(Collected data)
********

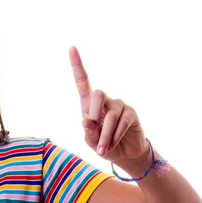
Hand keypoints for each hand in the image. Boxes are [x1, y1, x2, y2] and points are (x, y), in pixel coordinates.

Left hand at [69, 46, 148, 165]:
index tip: (71, 47)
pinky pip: (121, 123)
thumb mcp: (91, 142)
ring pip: (109, 116)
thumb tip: (85, 120)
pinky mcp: (131, 113)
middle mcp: (104, 101)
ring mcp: (119, 105)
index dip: (77, 65)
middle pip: (97, 94)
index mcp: (89, 104)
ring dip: (105, 135)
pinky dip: (114, 136)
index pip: (82, 82)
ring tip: (103, 149)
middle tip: (93, 129)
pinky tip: (113, 144)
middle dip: (94, 113)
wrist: (125, 155)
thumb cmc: (103, 145)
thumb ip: (88, 133)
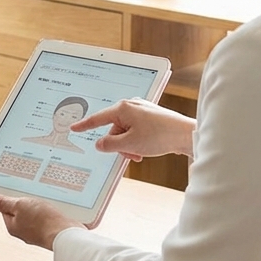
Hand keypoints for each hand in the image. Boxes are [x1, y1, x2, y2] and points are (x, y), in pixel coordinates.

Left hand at [0, 194, 81, 247]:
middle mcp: (25, 231)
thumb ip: (4, 203)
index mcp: (13, 226)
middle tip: (32, 193)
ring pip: (36, 214)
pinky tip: (55, 206)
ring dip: (40, 205)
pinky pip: (48, 218)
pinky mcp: (52, 230)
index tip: (16, 190)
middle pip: (21, 211)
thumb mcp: (19, 206)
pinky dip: (50, 211)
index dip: (11, 198)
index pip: (6, 209)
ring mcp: (39, 232)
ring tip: (45, 198)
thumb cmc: (43, 222)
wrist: (67, 235)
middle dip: (27, 201)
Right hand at [72, 99, 194, 160]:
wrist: (185, 135)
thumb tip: (100, 144)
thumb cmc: (159, 136)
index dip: (85, 125)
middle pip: (114, 129)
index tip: (74, 127)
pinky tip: (146, 149)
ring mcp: (142, 110)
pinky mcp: (151, 116)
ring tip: (140, 154)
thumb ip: (110, 145)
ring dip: (129, 145)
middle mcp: (131, 105)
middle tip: (130, 155)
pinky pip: (136, 130)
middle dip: (119, 144)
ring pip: (126, 131)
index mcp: (123, 108)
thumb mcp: (129, 144)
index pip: (98, 119)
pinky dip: (137, 141)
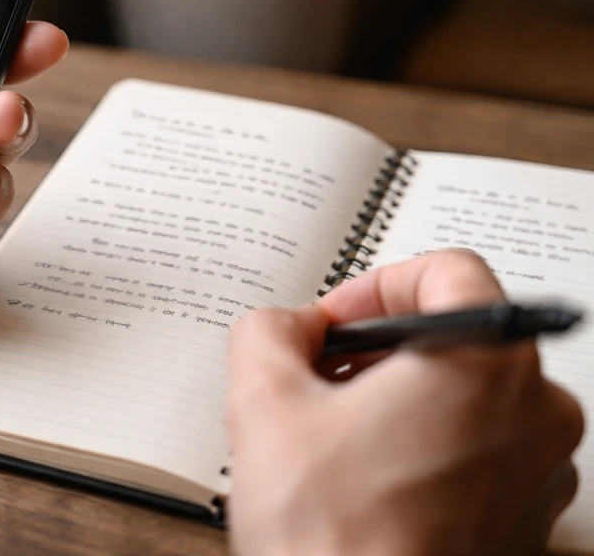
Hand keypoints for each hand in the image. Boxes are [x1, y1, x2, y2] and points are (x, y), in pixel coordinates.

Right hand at [226, 250, 583, 555]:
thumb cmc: (334, 540)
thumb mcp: (262, 403)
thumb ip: (266, 330)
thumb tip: (287, 325)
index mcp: (486, 363)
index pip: (448, 272)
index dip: (376, 285)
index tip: (335, 321)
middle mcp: (534, 412)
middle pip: (457, 334)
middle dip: (377, 348)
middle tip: (319, 375)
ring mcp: (539, 470)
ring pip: (466, 394)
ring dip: (397, 396)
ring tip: (333, 433)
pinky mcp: (525, 517)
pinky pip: (477, 448)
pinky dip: (423, 442)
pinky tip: (363, 476)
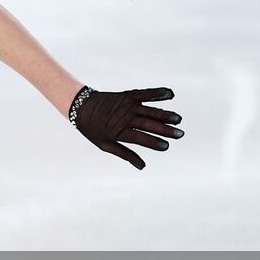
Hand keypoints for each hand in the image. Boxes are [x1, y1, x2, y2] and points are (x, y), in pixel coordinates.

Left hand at [68, 86, 183, 169]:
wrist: (80, 106)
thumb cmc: (93, 129)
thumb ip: (125, 154)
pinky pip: (144, 93)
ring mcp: (126, 105)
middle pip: (148, 124)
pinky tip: (170, 93)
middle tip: (180, 134)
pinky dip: (157, 93)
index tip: (166, 146)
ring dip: (165, 114)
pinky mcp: (127, 95)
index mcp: (118, 132)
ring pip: (149, 110)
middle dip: (165, 130)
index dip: (153, 142)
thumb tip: (142, 167)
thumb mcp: (105, 145)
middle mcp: (124, 118)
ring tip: (178, 119)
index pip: (139, 138)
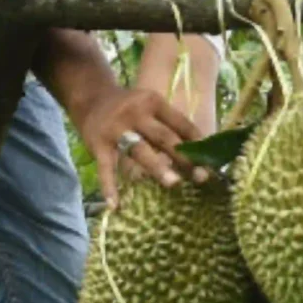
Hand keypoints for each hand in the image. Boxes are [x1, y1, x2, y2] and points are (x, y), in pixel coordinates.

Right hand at [74, 86, 207, 209]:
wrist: (90, 97)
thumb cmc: (129, 109)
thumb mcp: (150, 108)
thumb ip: (170, 127)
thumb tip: (201, 153)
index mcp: (154, 103)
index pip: (181, 124)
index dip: (198, 144)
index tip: (212, 164)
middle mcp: (136, 113)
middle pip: (164, 137)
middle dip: (183, 157)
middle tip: (201, 177)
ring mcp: (116, 128)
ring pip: (140, 150)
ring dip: (157, 167)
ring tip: (174, 183)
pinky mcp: (98, 144)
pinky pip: (106, 168)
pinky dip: (109, 187)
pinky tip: (115, 205)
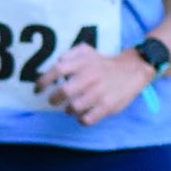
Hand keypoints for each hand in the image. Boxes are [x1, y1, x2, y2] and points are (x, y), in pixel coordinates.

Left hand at [36, 42, 158, 126]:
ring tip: (71, 108)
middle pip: (63, 92)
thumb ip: (70, 55)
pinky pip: (87, 119)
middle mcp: (89, 77)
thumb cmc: (103, 62)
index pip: (57, 70)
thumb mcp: (87, 50)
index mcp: (82, 63)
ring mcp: (99, 93)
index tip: (37, 90)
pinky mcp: (107, 106)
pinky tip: (83, 115)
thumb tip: (56, 63)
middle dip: (54, 99)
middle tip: (53, 101)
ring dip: (68, 110)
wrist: (132, 70)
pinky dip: (81, 119)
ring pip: (73, 108)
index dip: (44, 81)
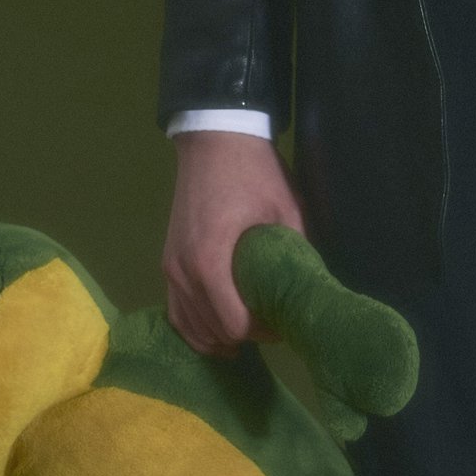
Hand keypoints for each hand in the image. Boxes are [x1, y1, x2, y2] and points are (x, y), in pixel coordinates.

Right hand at [162, 130, 305, 352]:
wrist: (215, 140)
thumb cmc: (254, 173)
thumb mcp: (286, 211)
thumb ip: (296, 253)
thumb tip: (309, 289)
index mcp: (210, 261)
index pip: (234, 324)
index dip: (263, 333)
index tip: (284, 323)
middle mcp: (182, 271)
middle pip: (212, 330)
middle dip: (245, 335)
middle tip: (273, 324)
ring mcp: (169, 268)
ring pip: (190, 326)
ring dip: (220, 336)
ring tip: (250, 330)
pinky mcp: (167, 262)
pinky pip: (176, 310)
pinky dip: (196, 326)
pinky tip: (218, 329)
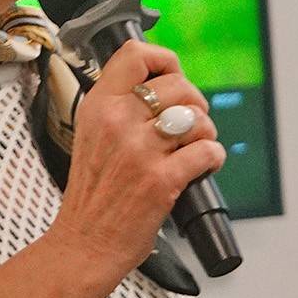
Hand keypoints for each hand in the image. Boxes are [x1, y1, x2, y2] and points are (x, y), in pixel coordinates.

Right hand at [45, 41, 225, 278]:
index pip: (135, 55)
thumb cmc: (93, 193)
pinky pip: (208, 151)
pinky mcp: (162, 180)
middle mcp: (117, 122)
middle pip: (178, 85)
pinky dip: (213, 158)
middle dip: (195, 103)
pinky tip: (202, 166)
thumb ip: (120, 107)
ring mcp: (140, 151)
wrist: (84, 243)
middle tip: (191, 122)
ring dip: (206, 131)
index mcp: (98, 107)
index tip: (171, 77)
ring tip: (195, 146)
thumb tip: (163, 84)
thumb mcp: (91, 134)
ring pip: (196, 117)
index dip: (164, 60)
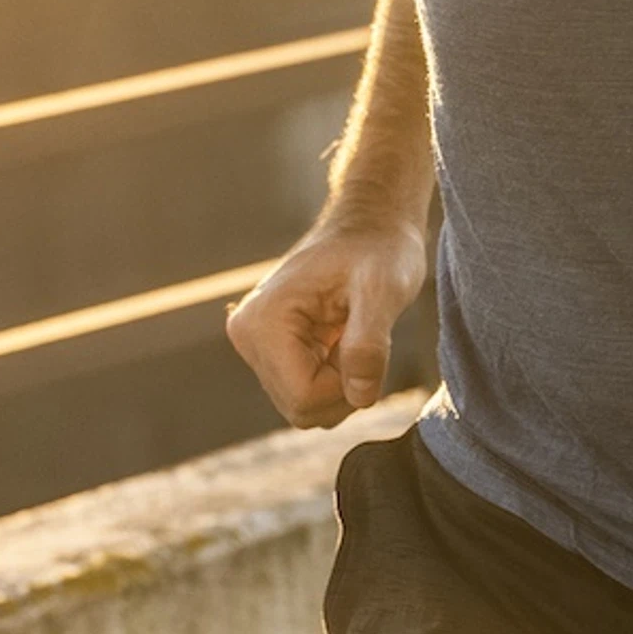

********

§ **Task objective**: Start at the top of the entries and repeat each line exactly, ending at the line that contains "middle tip: (32, 193)". Pictures are not part of the copy.

§ **Response area**:
Hand keypoints for each hand in the image. Boxes are [x1, y1, x2, y2] and points are (x, y), in pixel coordinates.

Left hand at [69, 46, 148, 165]:
index tip: (71, 47)
pinky pip: (121, 123)
thumb mcp: (91, 142)
ring pip: (109, 116)
thumb tip: (85, 120)
pinky mcp: (131, 113)
middle mcp: (104, 101)
ring mcp: (119, 105)
index dip: (77, 65)
middle pip: (97, 94)
index mcp: (89, 104)
ring dip: (105, 135)
pinky dip: (114, 136)
index pip: (82, 82)
ring tip: (103, 149)
middle tip: (93, 129)
pinky tip: (113, 144)
middle dip: (94, 113)
wrist: (125, 155)
thumb cmc: (103, 145)
thumb ip: (88, 133)
Hand keypoints for each hand in the image. Boxes are [x1, y1, x2, y2] and points are (x, y), in pixel coordinates.

Left hand at [0, 194, 81, 247]:
middle mcp: (25, 231)
thumb ip: (4, 203)
index mcp: (13, 226)
middle tip: (32, 193)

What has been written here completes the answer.